═════ Documento de origem

PSI20 segue em alta ligeira a contrariar a tendência das congéneres europeias

PSI20 segue em alta ligeira a contrariar a tendência das congéneres europeias

A bolsa de Lisboa seguia hoje em alta ligeira, a contrariar a tendência das congéneres europeias que estão hoje cautelosas, depois da euforia de segunda-feira após a trégua comercial entre os EUA e a China.

Pelas 08:50, o principal índice da praça de Lisboa, o PSI20, seguia a avançar 0,12% para 4.995,00 pontos, com sete ações a subirem, nove a descerem e duas inalteradas (a Ramada Investimentos e a Sonae Capital).

A NOS e a REN eram as empresas que mais subiam, avançando 0,55% e 0,50% para 5,51 euros e 2,41 euros, respetivamente.

A Jerónimo Mastins somava 0,43% para 10,63 euros e a EDP subia 0,32% para 3,12 euros.

A penalizar seguiam as ações da Navigator, que recuavam 1,40% para 3,79 euros, e as do BCP que desciam 1,18% para 0,25 euros.

A Galp também estava em terreno negativo, a negociar nos 0,27% para 15,02 euros.

Lisboa contrariava a tendência numa sessão em que as principais bolsas europeias estão em baixa, cautelosas com a trégua comercial entre os Estados Unidos e a China, depois de responsáveis dos dois países terem enviado mensagens confusas sobre o assunto.

Na sessão de hoje, além dos assuntos comerciais entre os Estados Unidos e a China, o foco dos investidores vai centrar-se em Itália, que segundo informações poderia estar a negociar com a Europa uma descida do objetivo do défice.

À espera que se alcance um acordo, os ministros da Economia e Finanças da União Europeia (Ecofin), que se reúnem hoje, poderiam decidir abrir um procedimento de défice excessivo a Itália pela elevada dívida que o país apresenta.

Os Estados Unidos e a China decidiram neste fim de semana na cimeira do G20, em Buenos Aires, Argentina, suspender a imposição de taxas aduaneiras durante um prazo de 90 dias enquanto negoceiam um acordo comercial.

Em Bruxelas, os ministros das Finanças da União Europeia chegaram a um acordo sobre a reforma da zona euro, após 18 horas de negociações, conforme anunciou o presidente do Eurogrupo, Mário Centeno.

Em conferência de imprensa, no final de uma maratona negocial de 18 horas que teve início na tarde de segunda-feira em Bruxelas e prolongou-se madrugada dentro, Centeno anunciou: “Devo dizer que conseguimos. Depois de vários meses de intensas negociações e de uma reunião difícil, chegámos a um acordo sobre um plano para fortalecer o euro. Um plano que tem o aval de todos nós”.

══════════
═════ Material extraído

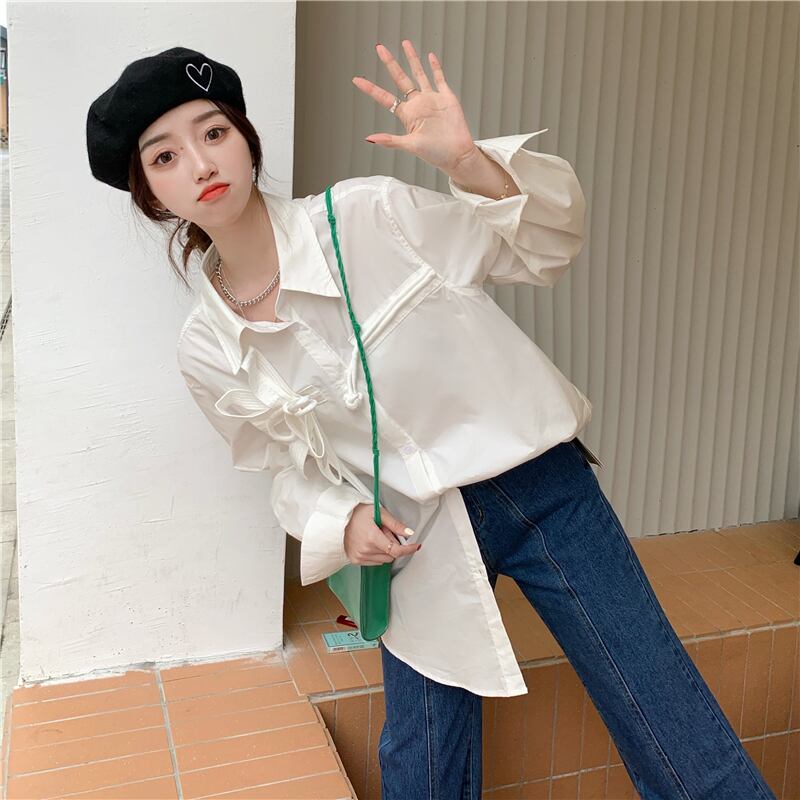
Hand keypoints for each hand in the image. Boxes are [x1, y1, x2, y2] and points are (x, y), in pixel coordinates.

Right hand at [344, 502, 420, 565]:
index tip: (415, 546)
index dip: (408, 549)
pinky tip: (370, 542)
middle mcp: (365, 550)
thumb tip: (409, 533)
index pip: (396, 550)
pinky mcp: (355, 560)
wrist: (338, 517)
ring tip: (375, 536)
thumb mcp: (378, 513)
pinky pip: (374, 561)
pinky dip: (377, 554)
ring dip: (385, 550)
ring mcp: (360, 556)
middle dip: (393, 544)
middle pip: (391, 555)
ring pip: (384, 559)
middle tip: (384, 531)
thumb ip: (395, 524)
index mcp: (372, 538)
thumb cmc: (356, 513)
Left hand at [352, 39, 478, 174]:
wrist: (458, 154)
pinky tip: (430, 56)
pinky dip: (435, 67)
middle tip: (379, 48)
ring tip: (405, 43)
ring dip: (412, 59)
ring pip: (419, 73)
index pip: (385, 98)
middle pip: (400, 79)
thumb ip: (391, 141)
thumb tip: (370, 138)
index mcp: (407, 115)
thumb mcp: (411, 146)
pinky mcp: (446, 97)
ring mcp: (431, 99)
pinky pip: (439, 78)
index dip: (371, 89)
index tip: (357, 80)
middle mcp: (417, 104)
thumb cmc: (435, 154)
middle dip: (390, 63)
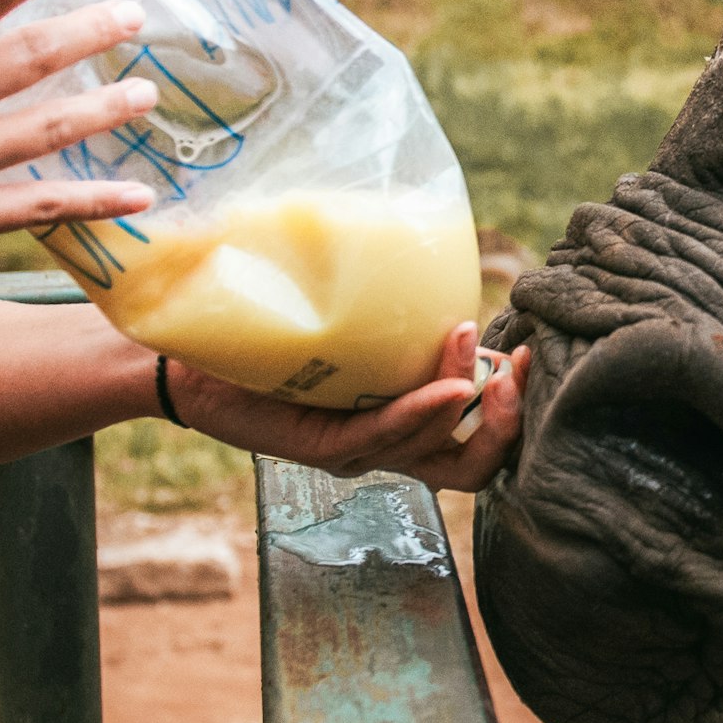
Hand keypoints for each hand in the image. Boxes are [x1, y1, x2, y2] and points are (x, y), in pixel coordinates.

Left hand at [164, 319, 530, 494]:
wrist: (192, 358)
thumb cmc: (274, 336)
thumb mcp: (353, 325)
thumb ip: (399, 313)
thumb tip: (442, 256)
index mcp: (403, 423)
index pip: (479, 440)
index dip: (513, 410)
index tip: (530, 356)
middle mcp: (386, 446)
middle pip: (473, 466)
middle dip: (505, 423)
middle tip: (515, 370)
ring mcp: (355, 452)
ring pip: (432, 449)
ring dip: (461, 393)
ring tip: (469, 345)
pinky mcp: (320, 447)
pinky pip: (381, 437)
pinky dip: (420, 414)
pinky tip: (444, 390)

══════════

Tarefa atribuída A
Segundo o texto sobre a bolsa de Lisboa, durante que prazo decidiram os Estados Unidos e a China suspender a imposição de taxas aduaneiras?
Tarefa atribuída B
Reproduza o trecho do texto sobre a bolsa de Lisboa que começa em "A Galp também" e termina em "o país apresenta.".

Resposta ao exercício A
Durante um prazo de 90 dias.

Resposta ao exercício B
A Galp também estava em terreno negativo, a negociar nos 0,27% para 15,02 euros.

Lisboa contrariava a tendência numa sessão em que as principais bolsas europeias estão em baixa, cautelosas com a trégua comercial entre os Estados Unidos e a China, depois de responsáveis dos dois países terem enviado mensagens confusas sobre o assunto.

Na sessão de hoje, além dos assuntos comerciais entre os Estados Unidos e a China, o foco dos investidores vai centrar-se em Itália, que segundo informações poderia estar a negociar com a Europa uma descida do objetivo do défice.

À espera que se alcance um acordo, os ministros da Economia e Finanças da União Europeia (Ecofin), que se reúnem hoje, poderiam decidir abrir um procedimento de défice excessivo a Itália pela elevada dívida que o país apresenta.